I received pages from my classmates and saw how different they were from mine. Two wrote about difficult family situations, one about lessons learned over a long and successful life. The only fellow in our group had written a family history about his ancestor in the Civil War. What if they thought my writing trivial and inconsequential?

I love New Bern. I've been there twice, and I jumped at a legitimate reason for traveling 375 miles from Asheville to delve into more of its history. I came a day early because I knew that once the residency started, we would be immersed in writing: our own, and everyone else’s.

For our first evening, the Network had made arrangements for a trip to the John Wright Stanly House, close to Tryon Palace. The house was built in the early 1780s by a well-to-do shipping magnate and Revolutionary leader. Three generations of “Stanly women” told us their stories. They were terrific. I took good notes because I was sure that we'd have to write about it—we didn't.

Registrants tour the Stanly HouseThe next morning we met in our group and Virginia started by workshopping everyone's work. Since our group was small, we each had ninety minutes. That's a lot, and I felt that my eight pages didn't deserve all that time.

But the discussion wasn't just about what was on the page, but where this was going, and how to keep writing. Virginia explained that we needed to search for our “narrative persona.” A memoir can't be just a sequence of events; it needs to be consequential. At first, this didn't mean much to me, but I wrote it down dutifully.

Faculty and student readings were scheduled in between the workshops. That opened up the residency to more than just our small group. There was a panel session on how to appeal to editors and agents—the perennial discussion on how to get published.

Once all our pieces were workshopped, Virginia gave us some exercises to jog our memories and get us to write spontaneously. We had to draw a map of a place that we knew well, label it, and write what happened there. I’m not much of an artist, but I drew a map of the entrance to the Smokies from the Cherokee Reservation. Then I wrote about meeting a Cherokee woman and her small nursery-school class on the Oconaluftee River Trail. I had forgotten about her, but with a map, I could recollect so much.

For another exercise, we had to bring a photograph that meant something to us and write about it. I had seen these exercises in books before, but I had never done them. It took a class and a workshop leader to make me see how useful these were.

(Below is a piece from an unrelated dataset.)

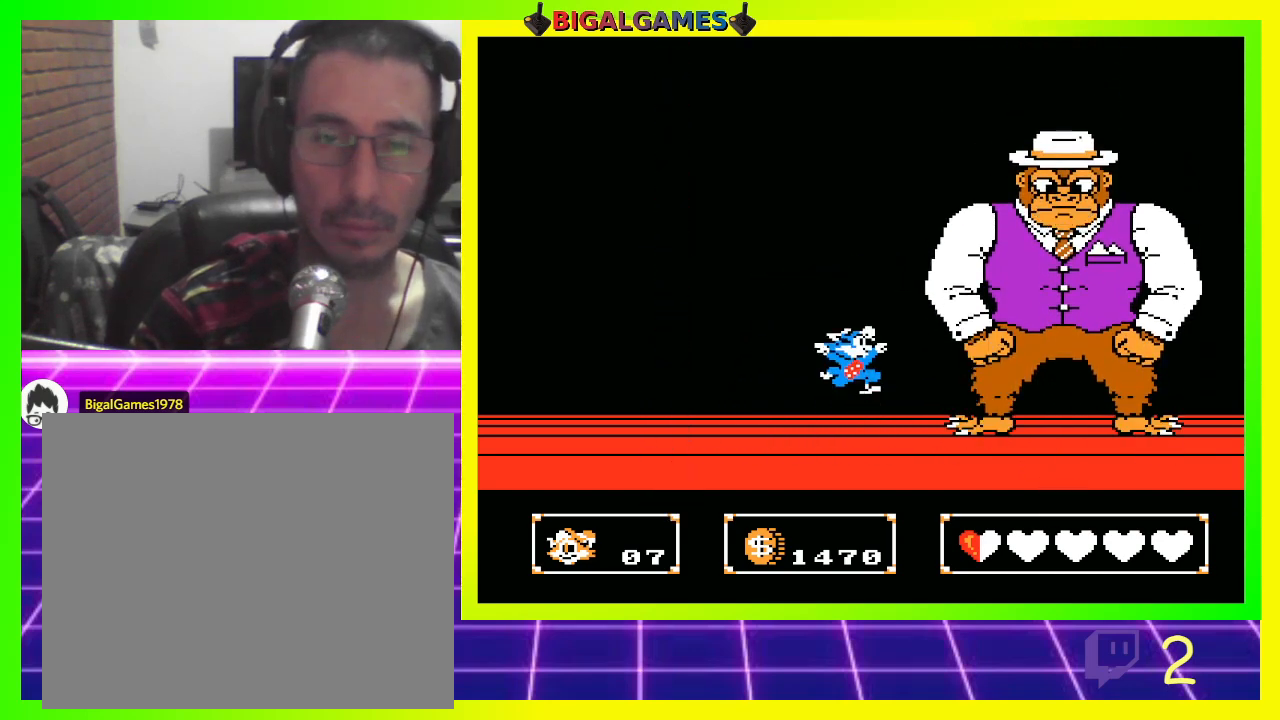
{"dt_ms": 500, "buttons": [], "left_stick": "center", "right_stick": "center", "events": [[200, "CROSS", "down"], [267, "CIRCLE", "up"], [333, "CROSS", "up"]]}
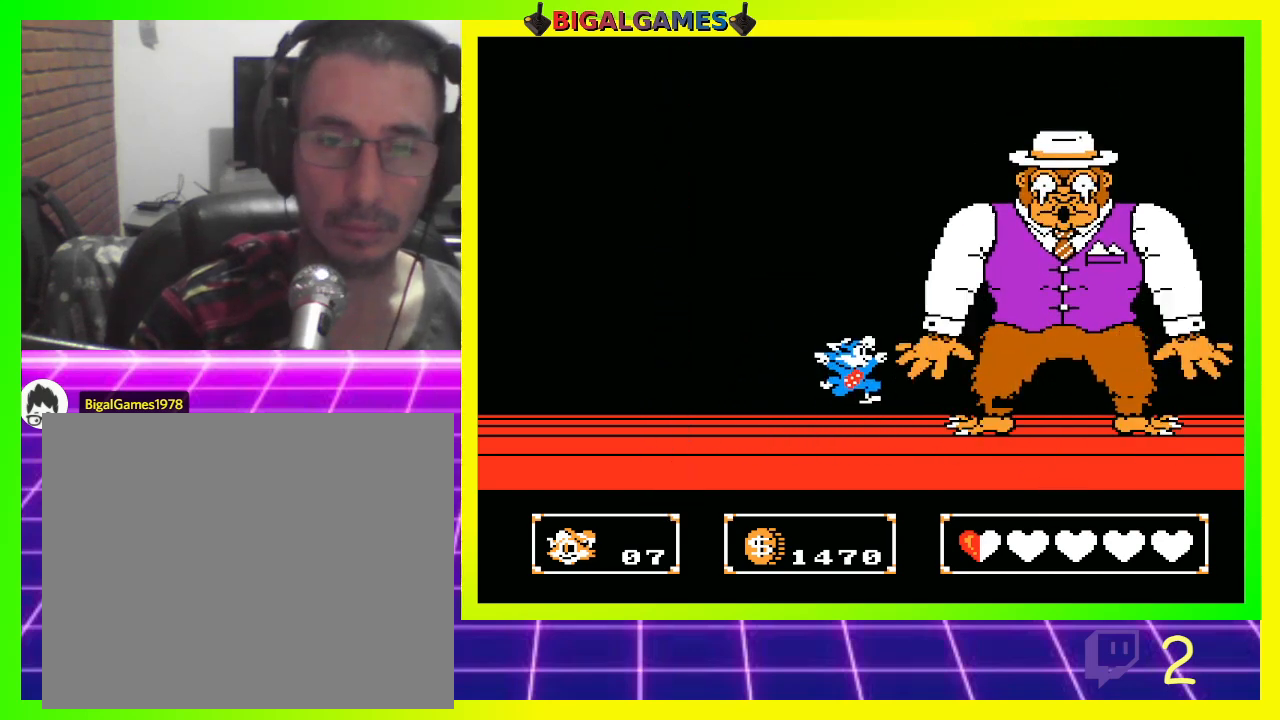
{"dt_ms": 500, "buttons": ["DPAD_LEFT"], "left_stick": "center", "right_stick": "center", "events": [[67, "DPAD_LEFT", "down"]]}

Saturday dinner at Captain Ratty'sOn the last day, each of us met with Virginia privately. She had given me an essay by Phillip Lopate titled “Writing Personal Essays: On the Necessity of Turning Oneself into a Character.” We discussed the article, and it confirmed what she said in the workshop: no one can write about his or her whole self, so what will be my persona for what I’m writing?

Then came the payoff. Virginia suggested that each chapter of my adventure be turned into a series of problems and solutions as a way of creating this strong narrative persona. Then I can divide my stories under several categories such as the hike itself, historical thread, and emotional thread. She said, “Build it like a mosaic and then organize the material.”

It was a long, hot drive back to Asheville as I tried to keep my mind on the road, and not on my book.

***

DANIELLE "DANNY" BERNSTEIN is a hiker, hike leader, and outdoor writer. Her two guidebooks Hiking the Carolina Mountains (2007) and Hiking North Carolina's Blue Ridge Heritage (2009) were published by Milestone Press. She writes for regional magazines including Mountain Xpress and Smoky Mountain Living and blogs about the outdoors at www.hikertohiker.com.